- [RECORDS FOR THIS EXERCISE]:

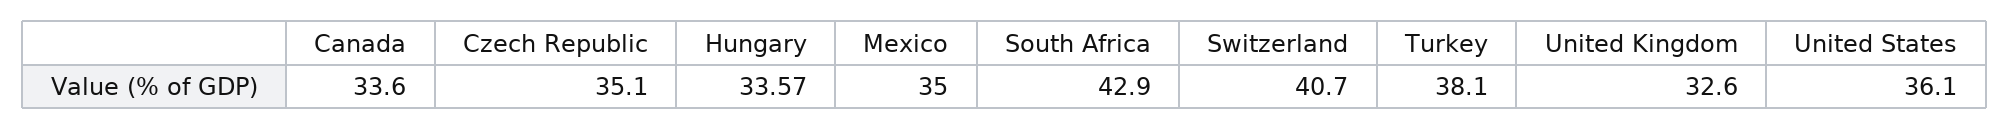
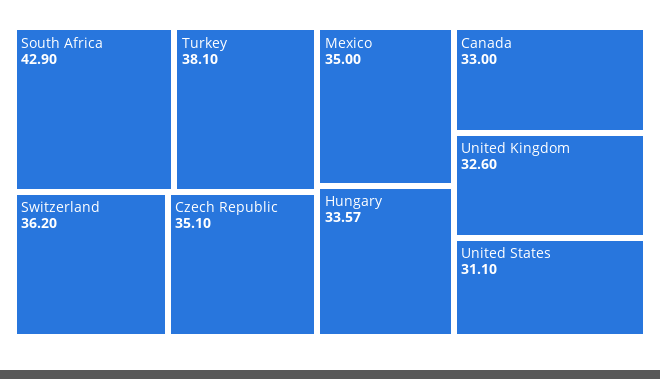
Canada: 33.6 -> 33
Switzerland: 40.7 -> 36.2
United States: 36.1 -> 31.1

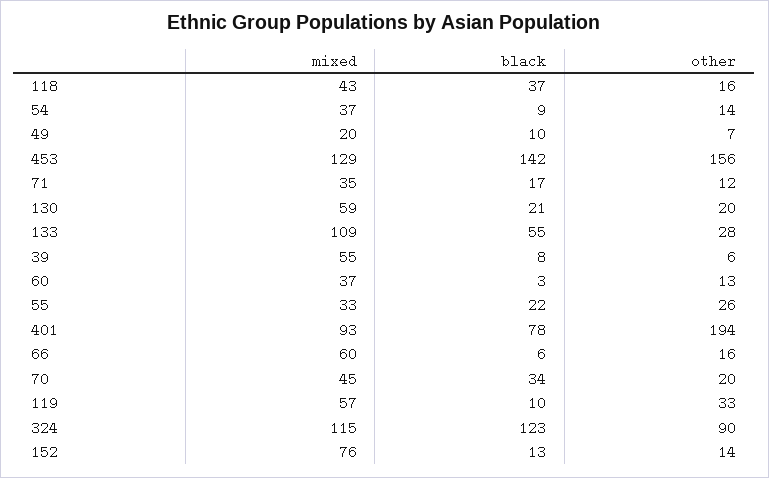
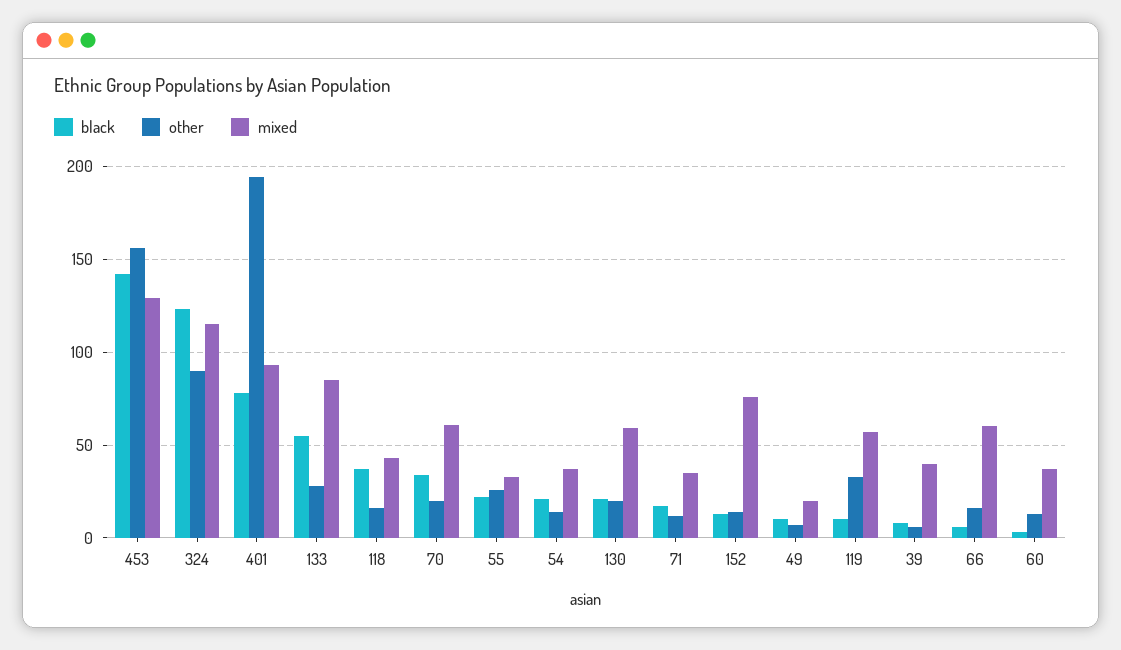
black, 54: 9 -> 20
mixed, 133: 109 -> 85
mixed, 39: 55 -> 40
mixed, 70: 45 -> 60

* * *

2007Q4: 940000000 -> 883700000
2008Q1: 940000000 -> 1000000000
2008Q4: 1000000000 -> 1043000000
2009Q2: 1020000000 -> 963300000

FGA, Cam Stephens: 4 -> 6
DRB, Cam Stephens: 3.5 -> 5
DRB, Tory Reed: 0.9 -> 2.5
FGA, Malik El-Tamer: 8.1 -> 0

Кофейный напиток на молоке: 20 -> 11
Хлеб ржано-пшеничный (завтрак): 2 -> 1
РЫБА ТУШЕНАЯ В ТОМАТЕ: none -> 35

- [YOUR ASSIGNMENT]:
Copy out, word for word, the part of the entries above that begins at the line with "FGA, Malik El-Tamer: 8.1 -> 0" and ends at the line with "РЫБА ТУШЕНАЯ В ТОМАТЕ: none -> 35", including both.

- [COMPLETED EXERCISE]:
FGA, Malik El-Tamer: 8.1 -> 0

Кофейный напиток на молоке: 20 -> 11
Хлеб ржано-пшеничный (завтрак): 2 -> 1
РЫБА ТУШЕНАЯ В ТОМАТЕ: none -> 35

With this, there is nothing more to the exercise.